Tomorrow I head to Sam's class to teach "my expertise." I am going to teach them about creative thinking skills. I have many exercises I use for this sort of thing, so I thought, "no problem."
Until I realized something. Many of our creative exercises involve getting adults to think like children again.
Fortunately, there is a bit of an objective. The students are writing a narrative (some sort of personal story). I am supposed to help them find their inner voice. hmmm.
Regarding creativity and children, I think there are a couple of things to hit upon:
1) Children are so often taught, "this is how you do something" ... obviously creativity has no such application.
2) Kids (especially in school) are often put in a place of working on their weaknesses ... whereas creativity is so much about using one's strengths.
3) Kids see rules as hampering their creativity. They live in a world of rules. This is the stage where we begin to suspect that a life without rules would be MORE creative: the "blue sky" idea. However, I'll rely on the quotes I learned about in
Ernie Schenck's Houdini Solution:
"Art lives on constraint and dies of freedom." - Michaelangelo
"When forced to work within a strict framework the imagination is taxed to its utmost – and will produce its richest ideas." - T. S. Eliot
We'll talk about how "rules" are what makes creativity possible.
4) Creativity is about useful originality. How do we get somewhere original?
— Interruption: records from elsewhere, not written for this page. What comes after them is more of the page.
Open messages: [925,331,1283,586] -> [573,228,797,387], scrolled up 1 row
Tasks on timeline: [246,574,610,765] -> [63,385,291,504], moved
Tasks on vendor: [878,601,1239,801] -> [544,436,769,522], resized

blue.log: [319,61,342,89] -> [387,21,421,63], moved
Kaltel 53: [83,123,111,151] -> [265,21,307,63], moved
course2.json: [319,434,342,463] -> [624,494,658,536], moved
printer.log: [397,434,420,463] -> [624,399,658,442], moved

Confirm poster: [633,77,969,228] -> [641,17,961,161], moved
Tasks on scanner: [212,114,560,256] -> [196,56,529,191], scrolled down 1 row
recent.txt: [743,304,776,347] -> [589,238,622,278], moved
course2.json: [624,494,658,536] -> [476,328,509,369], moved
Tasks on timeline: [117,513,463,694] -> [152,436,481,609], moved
One of the best methods I have seen is
starting where people don't typically start from:
a) Pick the worst qualities of something, now describe them in an overwhelmingly positive manner. (That food is full of preservatives = that food will cook on the top of Everest during a zombie rampage; I'm bored = my mind has ample space to wander; The projector is broke = PowerPoint presentations suck anyway, finally I can just talk with you; I have too much work = I can focus on the stuff I enjoy doing most (the other stuff will always be around.))
I know, sounds like optimism tricks, but it also gets us looking at things from a different view ... if you are a pessimist by nature (use your strengths) than pick the positives and find the bad light to them (remember when "experience" was a positive word in politics?)
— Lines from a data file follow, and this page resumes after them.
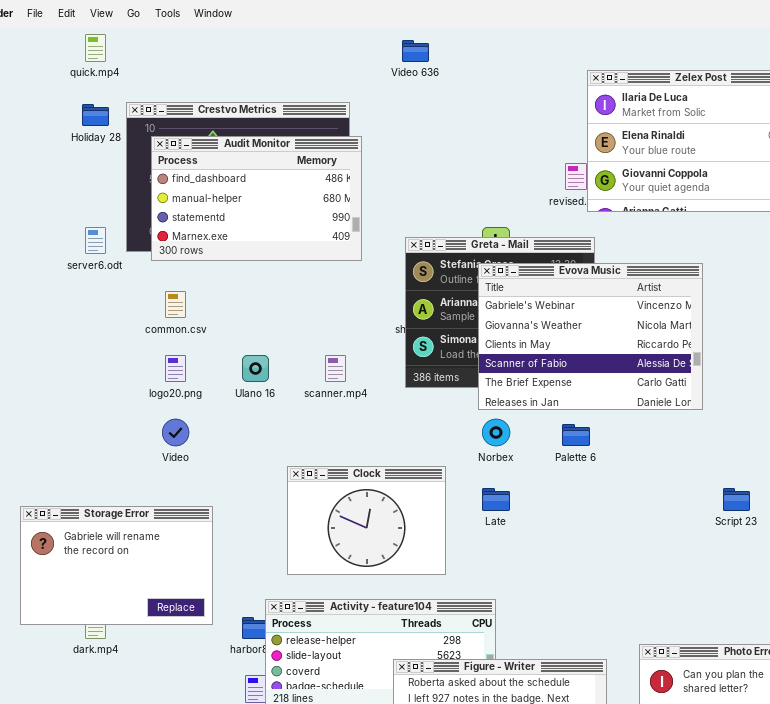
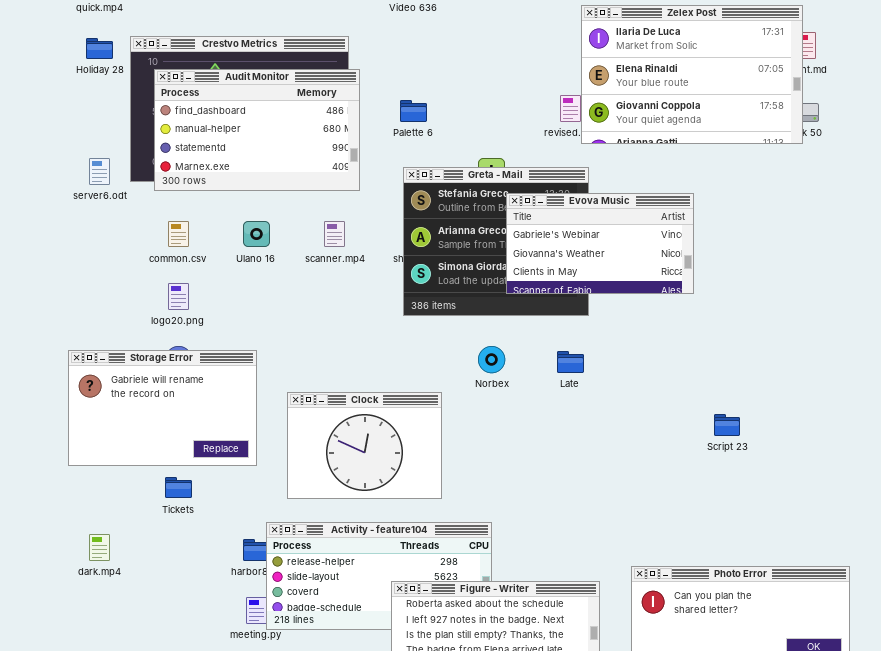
Evova Music: [478,263,703,410] -> [506,193,694,294], resized
Ulano 16: [242,355,269,382] -> [243,221,270,247], moved
scanner.mp4: [325,355,346,382] -> [324,221,345,247], moved
Palette 6: [562,424,590,446] -> [400,100,427,122], moved
Late: [482,488,510,511] -> [557,351,584,373], moved
Storage Error: [20,506,213,625] -> [68,350,257,466], moved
b) Take your subject and then bring it out to broader subjects. What fascinates me about the Golden Gate Bridge ... what about Bridges ... what about Orange ... what about Metal ... what about Connections ... what about Icons ... what about Tools .. what about a Gap ... what about Transcending a Gap? then brings those back to your original subject.
c) Replace a single element/variable. At the heart of experimentation and scientific discovery is this idea of switching a single variable to see the influence. This also works quite well in creative thinking. Sam is planning on writing his narrative on the
stick incident. What if he replaces pieces of his story? What if it is not him, but Wolverine ... what happens? What if it is not a stick, but an Olympic javelin? What if instead of happening at Golden Gate Park, it had happened at middle of nowhere Point Reyes? (This was something that Mary and I thought about afterwards ... this helped us realize how lucky we were, the advantage of the city, proximity ... all these elements that aren't part of the story until changed.)
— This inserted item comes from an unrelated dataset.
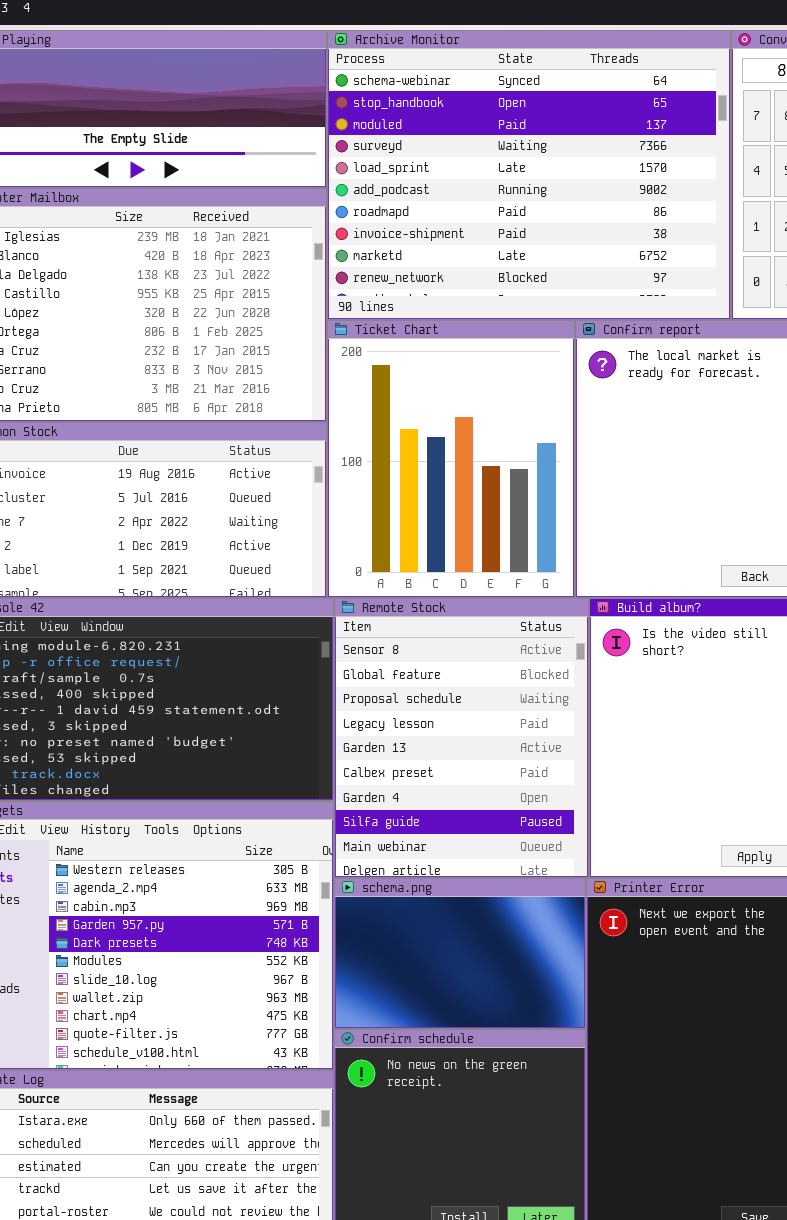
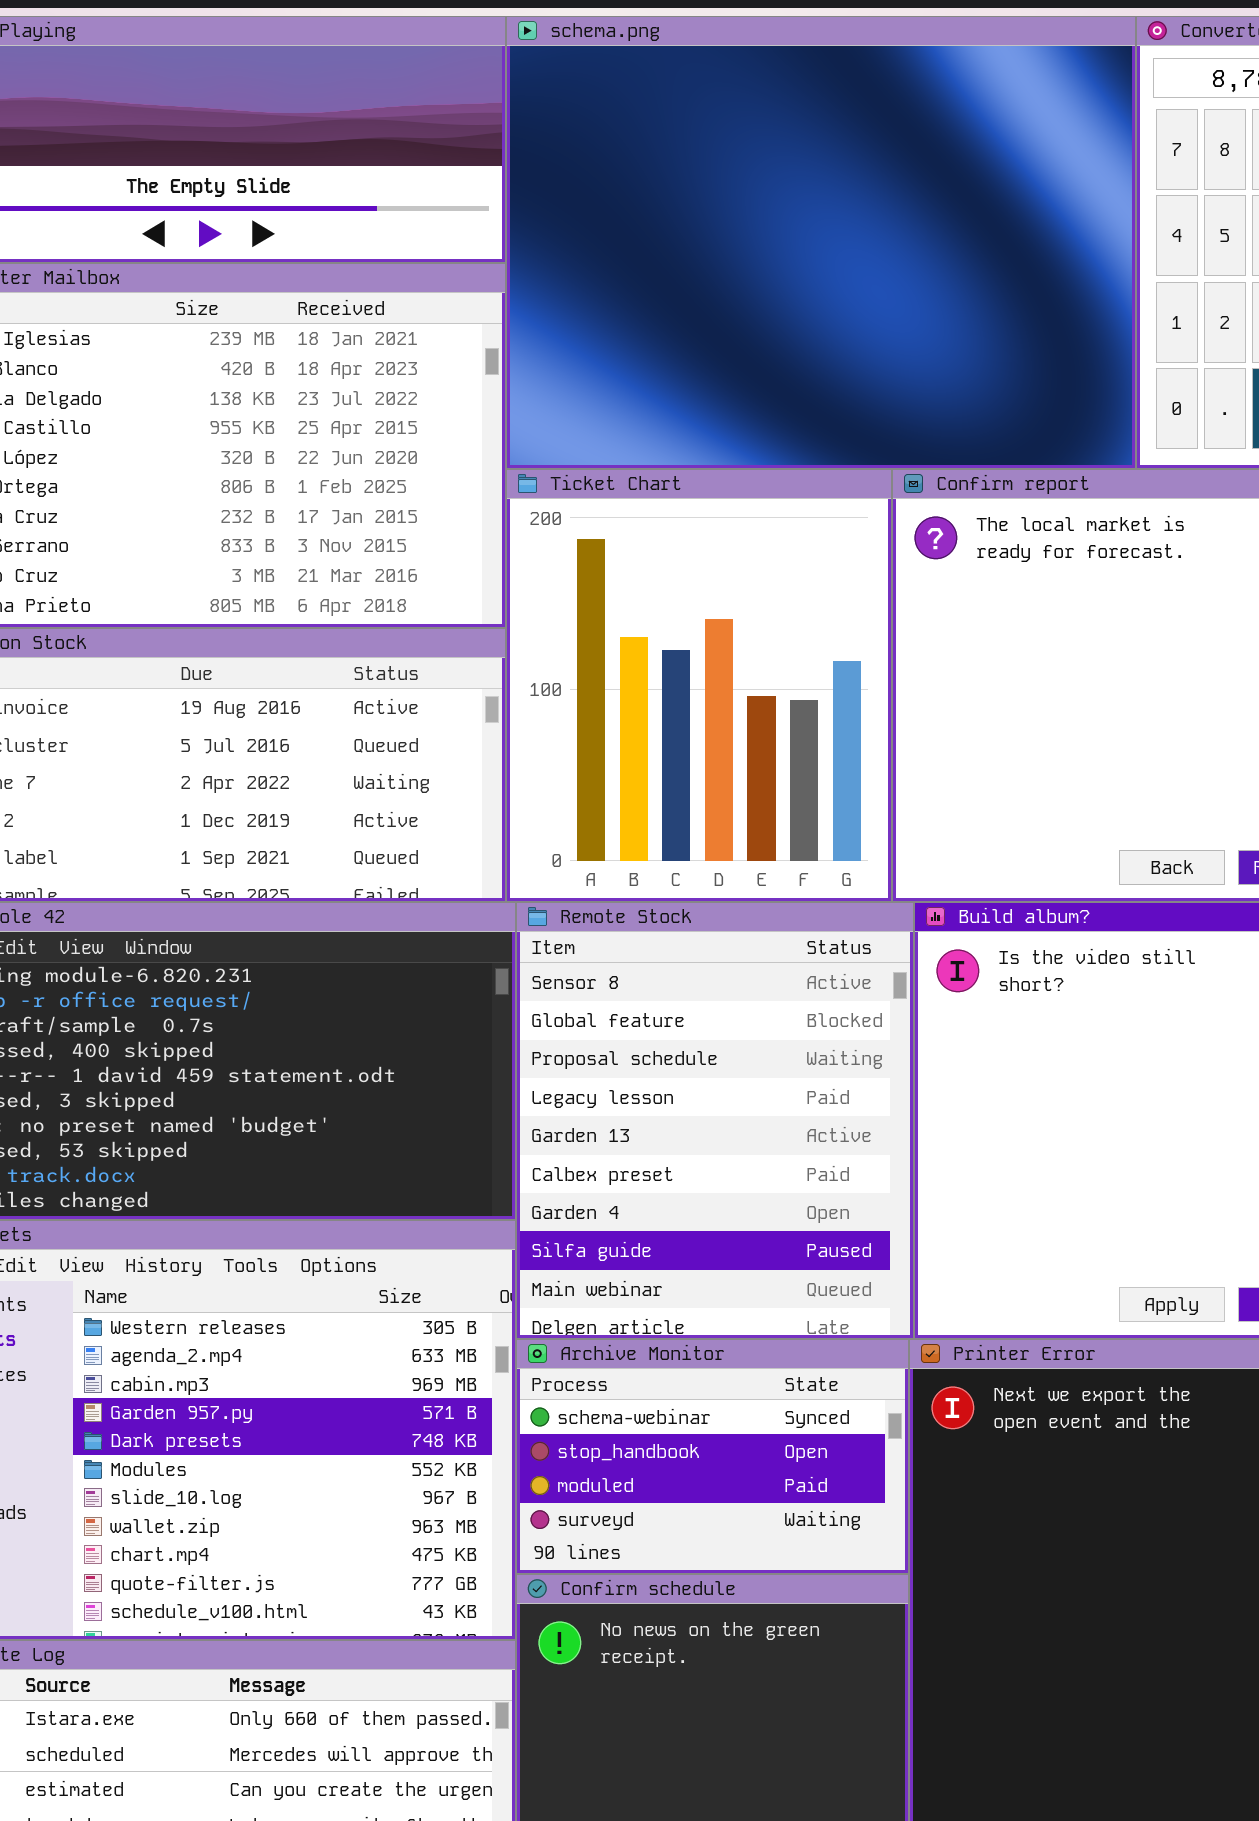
Archive Monitor: [327,30,731,320] -> [516,1339,909,1574], moved, resized
schema.png: [334,878,586,1029] -> [506,16,1136,469], moved, resized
Obviously, one of the other common elements of this exercise (part b of c) is to change perspective ... don't just tell your own story through your eyes ... tell it through different eyes. The place where people too often screw this up is that they focus on other major players: Mary, Cameron, the paramedic, the surgeon ... What about the paramedic's spouse hearing the story casually told at the dinner table, what about the dog walkers in the park who are clueless to the proceedings and the wonder of the mystery (
J.J. Abrams knows the power of this), the kids who saw Sam's scar days later, the person in the next ER room ...
Anyway, those are some of the things I am thinking about ... we'll see.